I think I’m bisexual, but I’m not sure. I might be attracted to this girl…

… who is in three of my classes but I’m not sure. I also have this really big crush on a boy who is in one of my other classes. Do you know how I can tell if I am bisexual?

What turns us on, or what we find attractive is very personal and part of what makes us unique! Attraction can be emotional, physical and/or visual.

It sounds like when you interact with the girl in your classes, it’s very pleasing and attractive to you, and when you interact with the boy in your other classes, you feel the same way – and that’s totally okay and healthy!

During adolescence, our bodies change and we begin to figure out what we find attractive. This is a healthy and completely normal process to go through!

Sexuality is complicated, and can be confusing!  A person’s sexuality can even change over time.  At Teen Clinic, we encourage youth to define their sexuality however they like. If putting a label on who you’re attracted to is something you want to do, you can do that using common terms (there are many!), or you can even make one up! Just know that there is no right or wrong way to identify – even if that means that you choose not to put a label on it!

If you’re feeling confused about your sexuality, consider asking yourself: Who am I attracted to? Who am I sexually active with?  How might I identify (or choose not to identify) myself?

For some people, the answers to these questions will all point in the same direction.  A person may be attracted to the opposite sex, be sexually active with the opposite sex, and identify as straight.  For others, however, the answer may be more complicated.  A person may be attracted to both sexes, but sexually active with one only sex.  Whether this person identifies as gay, straight, bisexual, queer, or as something else is totally up to them.

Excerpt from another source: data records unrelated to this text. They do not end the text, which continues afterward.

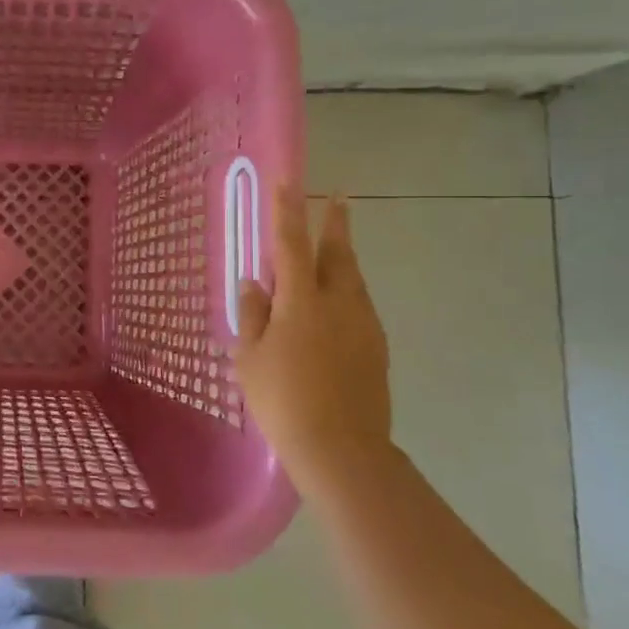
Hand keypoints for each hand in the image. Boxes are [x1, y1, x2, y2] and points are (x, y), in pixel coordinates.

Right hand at [234, 188, 393, 495]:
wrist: (341, 449)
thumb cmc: (282, 400)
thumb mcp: (251, 358)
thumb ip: (253, 315)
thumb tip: (254, 282)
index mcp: (302, 301)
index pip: (292, 244)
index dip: (288, 211)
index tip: (288, 180)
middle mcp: (339, 303)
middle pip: (338, 253)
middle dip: (335, 223)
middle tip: (337, 198)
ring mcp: (363, 325)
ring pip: (353, 279)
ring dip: (341, 258)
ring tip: (331, 248)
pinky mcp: (376, 347)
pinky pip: (359, 305)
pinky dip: (346, 291)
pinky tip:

People who identify as bisexual are generally either attracted to both sexes, sexually active with both sexes, or both of these.

Think about whether a sexual label will be helpful to you.  Because sexuality can fluctuate throughout life, your feelings may fit a label clearly one year and not the next. On the other hand, identifying as bi (or Questioning) can help connect you to friends, communities and resources who will help you explore your feelings in a positive, healthy way Consider checking out local groups like OASOS and Out Boulder, where you can meet others in your shoes and learn more about sexuality in general.

Whatever you do, don’t let yourself feel isolated! There are lots of other youth asking the same questions you are, and lots of adults who want to support you.